When the European hamster’s plight came to people’s attention, the persecution gradually began to cease. But sadly, awareness came too late: the loveable rodent is now one of the most endangered mammals in Germany and is already extinct in some states. Scientists estimate there are only 10,000 to 50,000 European hamsters living wild in the whole of Germany. That’s why Zoo and Tierpark Berlin have teamed up with European hamster conservation group AG Feldhamsterschutz in an effort to protect and reintroduce the European hamster in the state of Lower Saxony.
A cosy love nest
Tierpark Berlin is home to a dedicated breeding and research station to help save the critically endangered European hamster. Here, researchers will be able to observe the animals’ behaviour and learn more about the species. The station is located in a quiet area at the back of the Tierpark, as the hamsters need a lot of peace and quiet during breeding season. The pups born in Berlin will subsequently be released into suitable habitats in the hope that they can help prevent the extinction of this increasingly threatened species.

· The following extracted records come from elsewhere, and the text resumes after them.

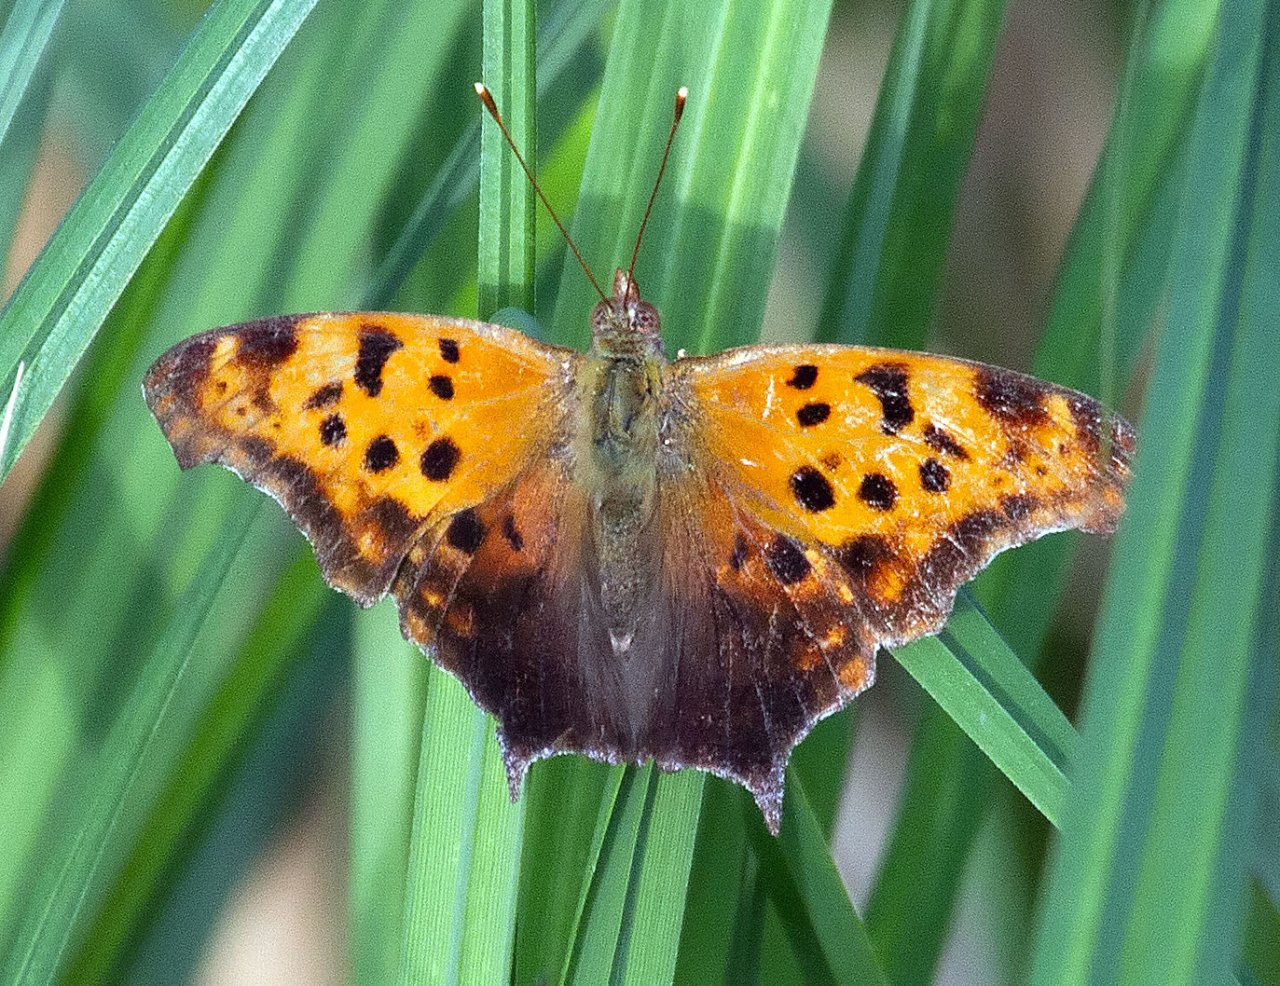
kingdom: Animalia
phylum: Arthropoda
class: Insecta
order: Lepidoptera
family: Nymphalidae
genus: Polygonia
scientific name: Polygonia comma
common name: Eastern Comma
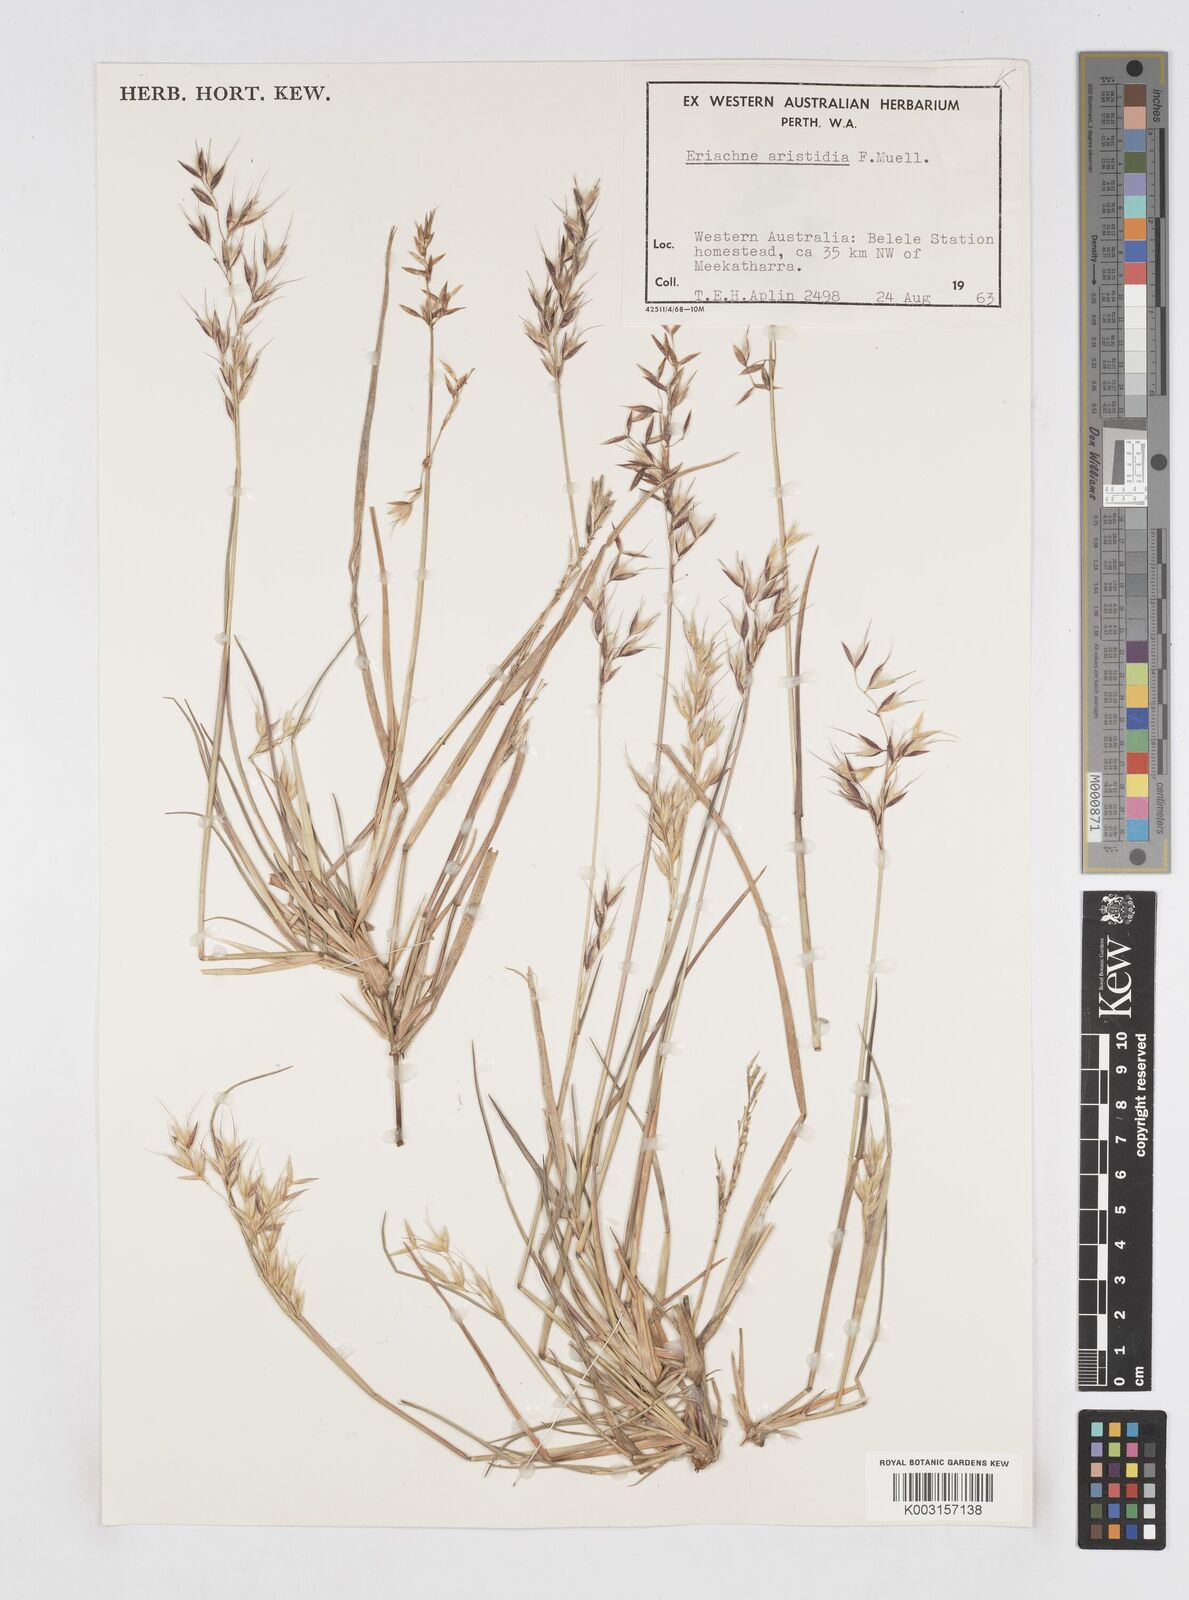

Following awareness-raising conversations, more and more farmers in the region have expressed their willingness to work their fields in a more hamster-friendly manner. For example, they will leave strips of grain plants when harvesting in order to provide food and cover for the European hamster. Farmers participating in the pilot project receive compensation for any crop losses and the additional effort involved.
Only through a carefully coordinated combination of conservation breeding, habitat preservation and reintroduction does the European hamster have a realistic chance of survival.